#### [Collected data]
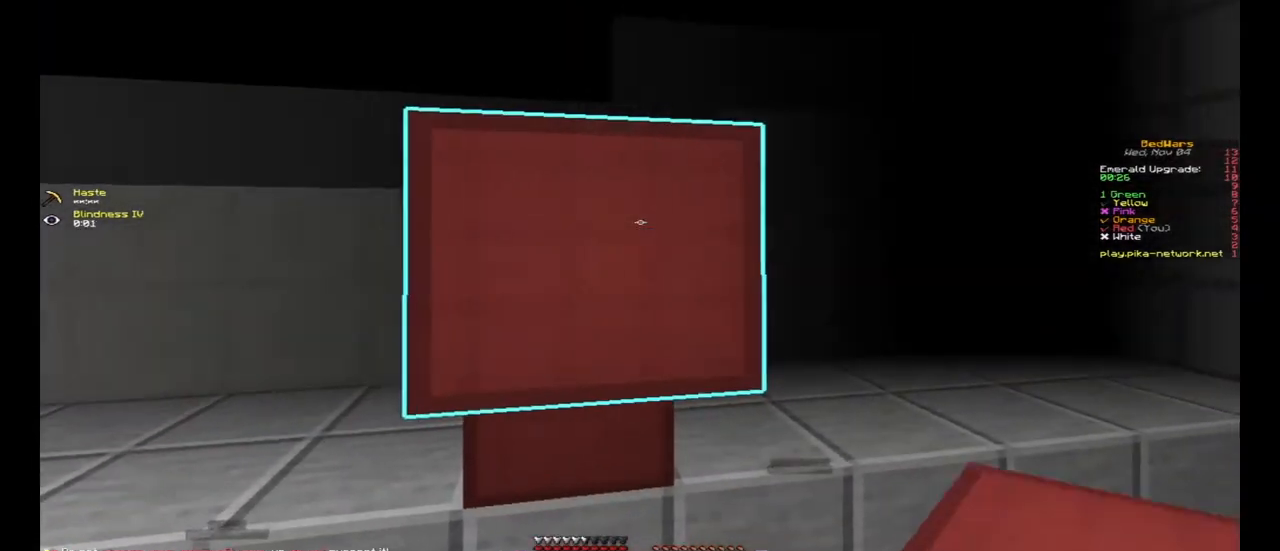
{"keys": [], "mouse": [], "events": []}
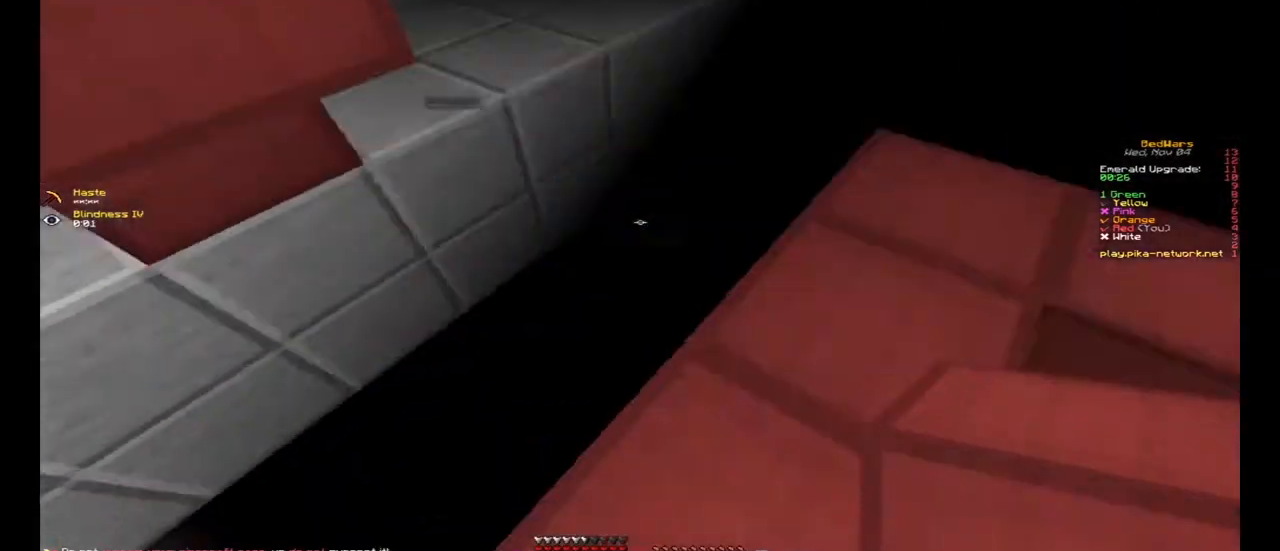
{"keys": [], "mouse": [], "events": [[67, "mouse_left", "down"], [133, "mouse_left", "up"]]}
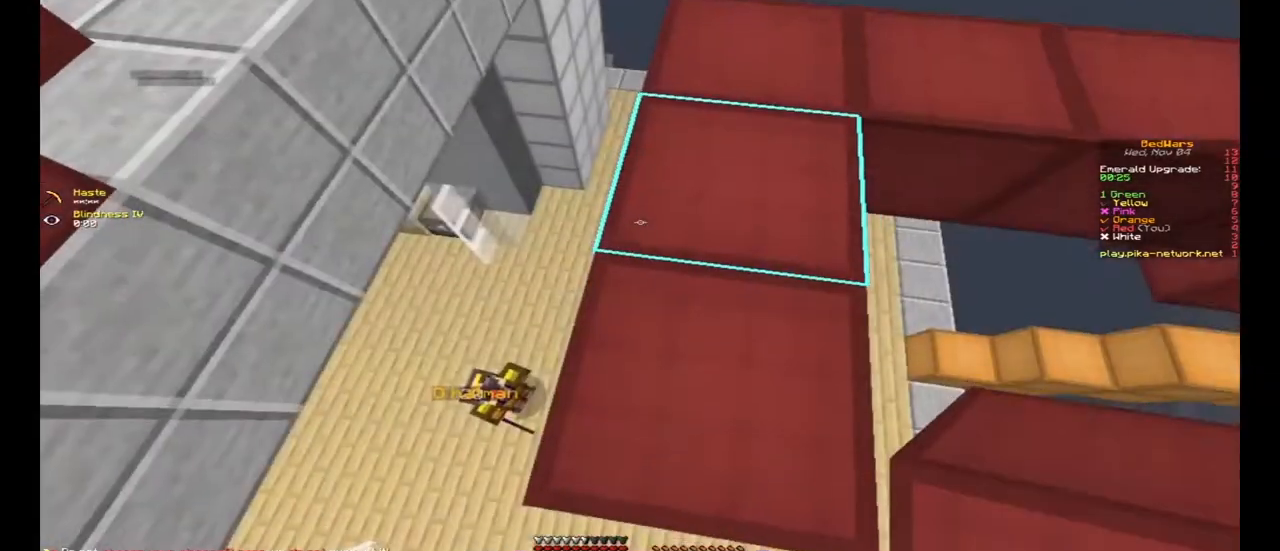
{"keys": [], "mouse": [], "events": []}
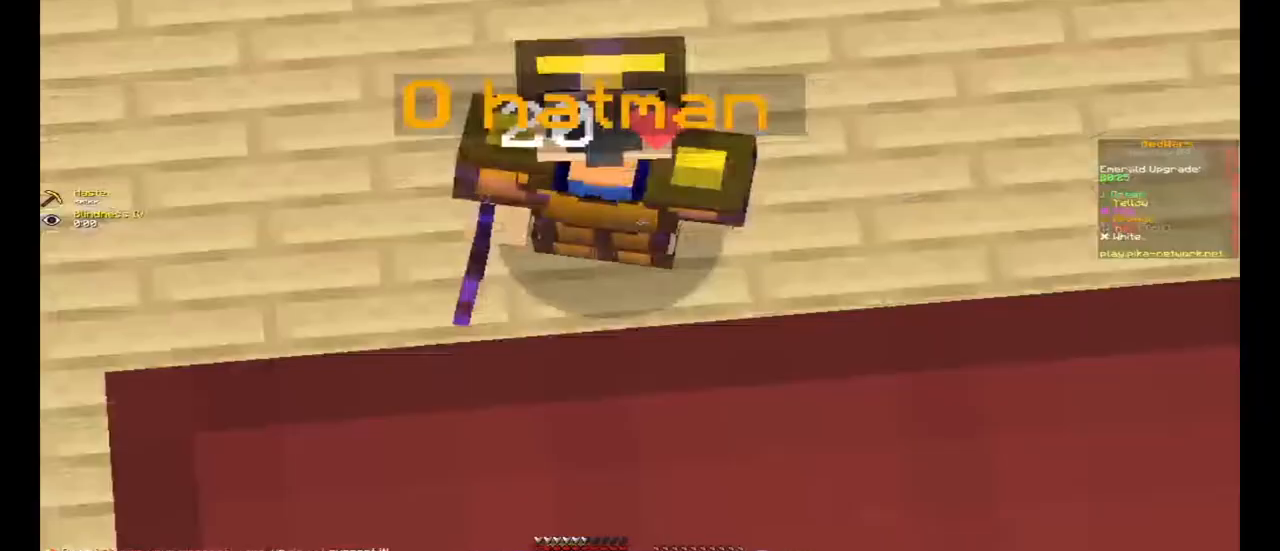
{"keys": [], "mouse": [], "events": []}
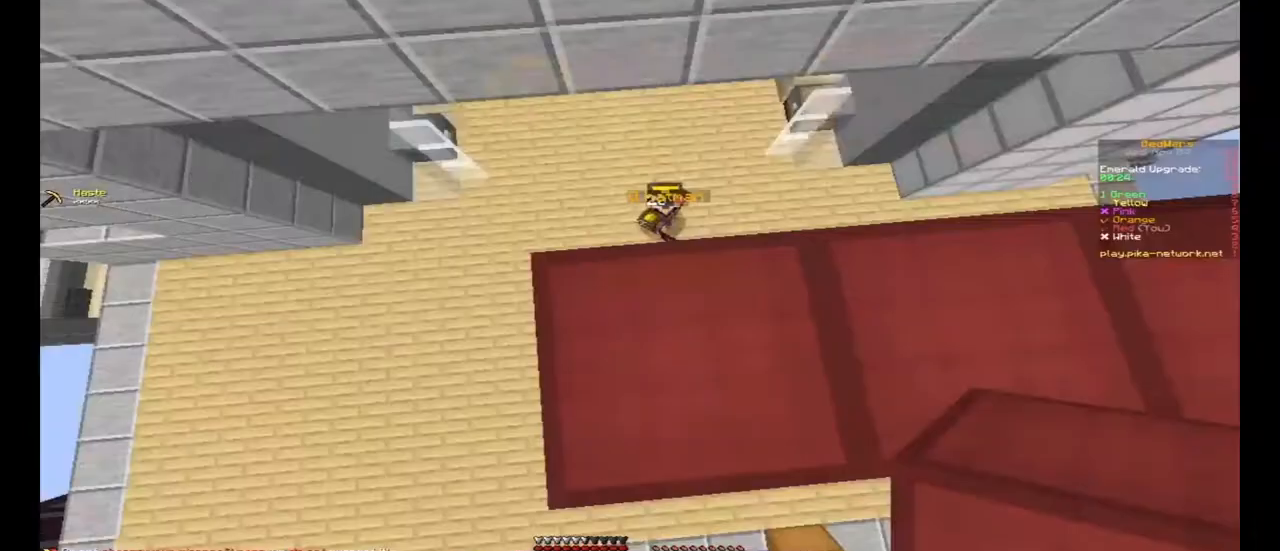
{"keys": [], "mouse": [], "events": []}
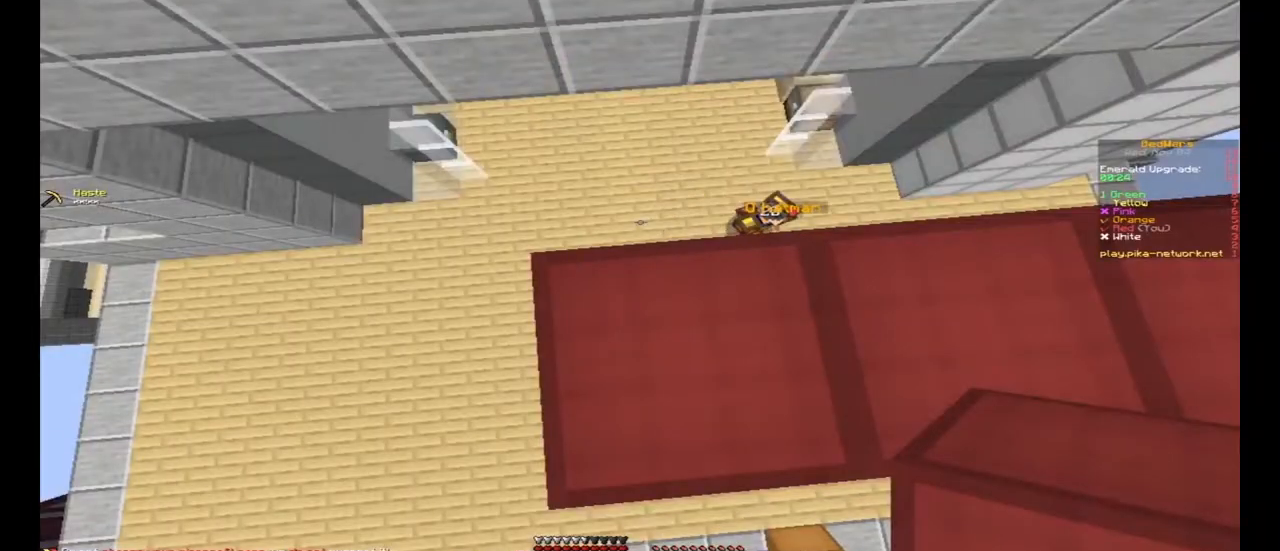
{"keys": [], "mouse": [], "events": []}
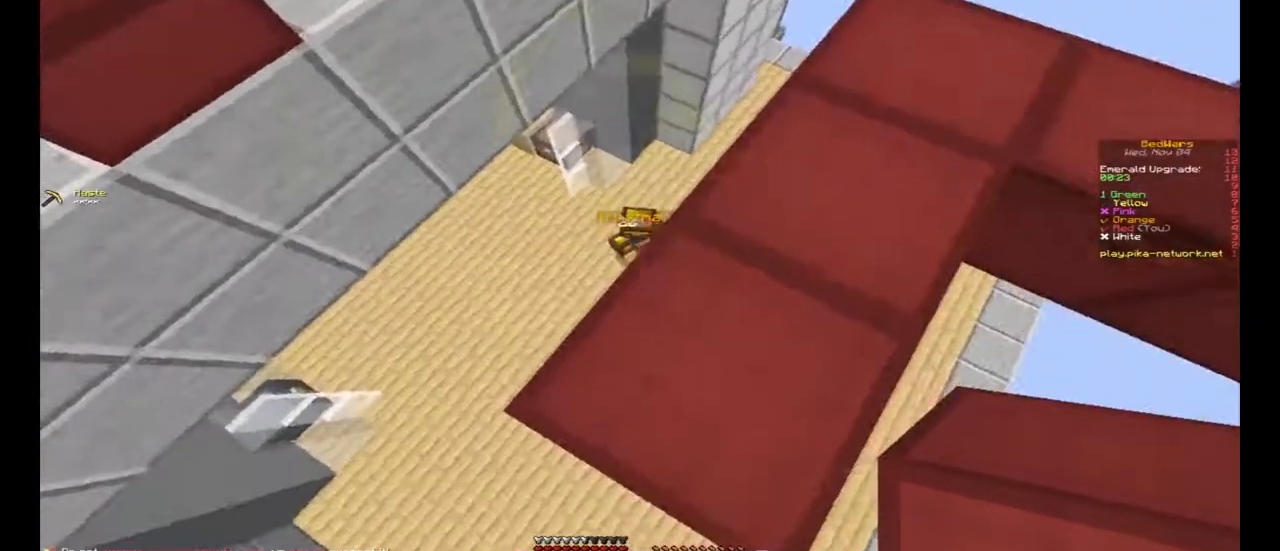
{"keys": [], "mouse": [], "events": [[333, "a", "down"], [400, "a", "up"]]}
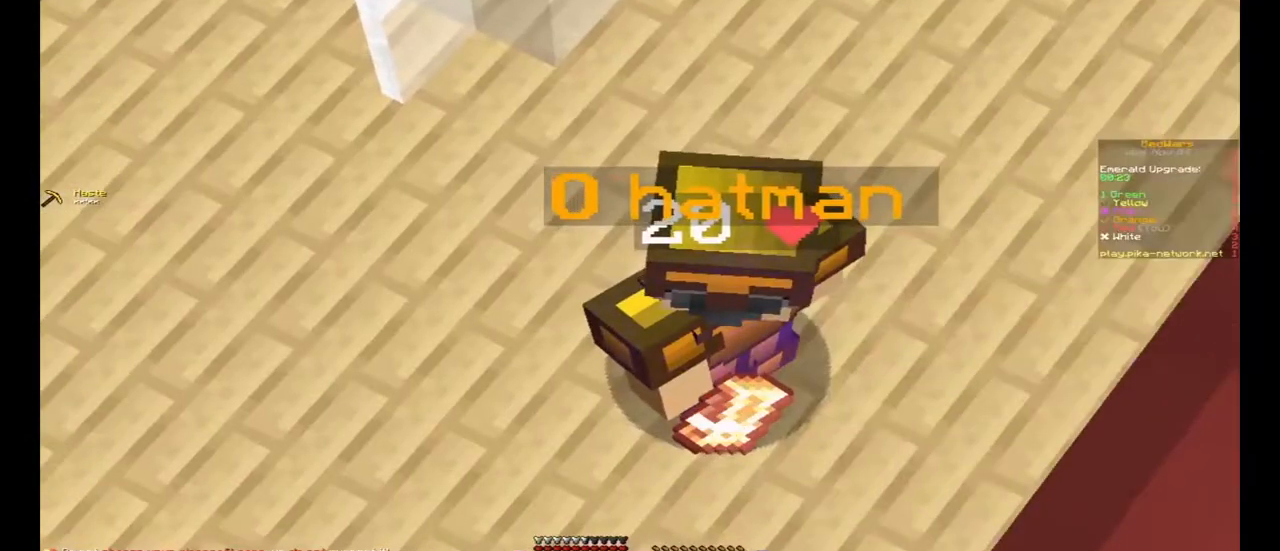
{"keys": [], "mouse": [], "events": []}
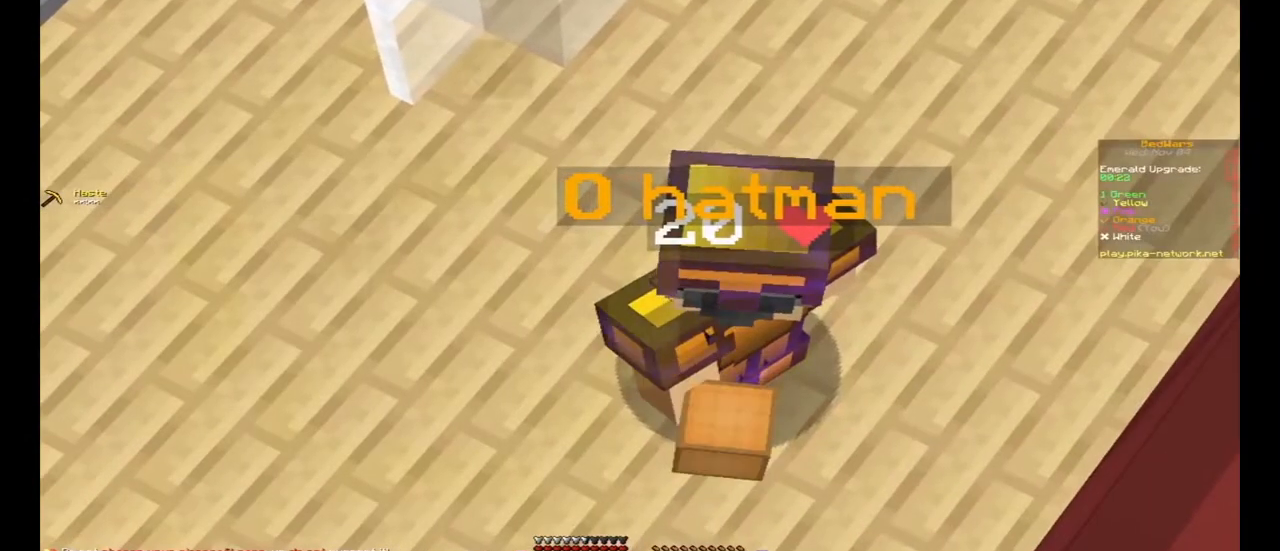
{"keys": [], "mouse": [], "events": []}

#### [Assignment]
Find every line in the records that contains the word "down"; copy those lines.

#### [Answer space]
{"keys": [], "mouse": [], "events": [[67, "mouse_left", "down"], [133, "mouse_left", "up"]]}
{"keys": [], "mouse": [], "events": [[333, "a", "down"], [400, "a", "up"]]}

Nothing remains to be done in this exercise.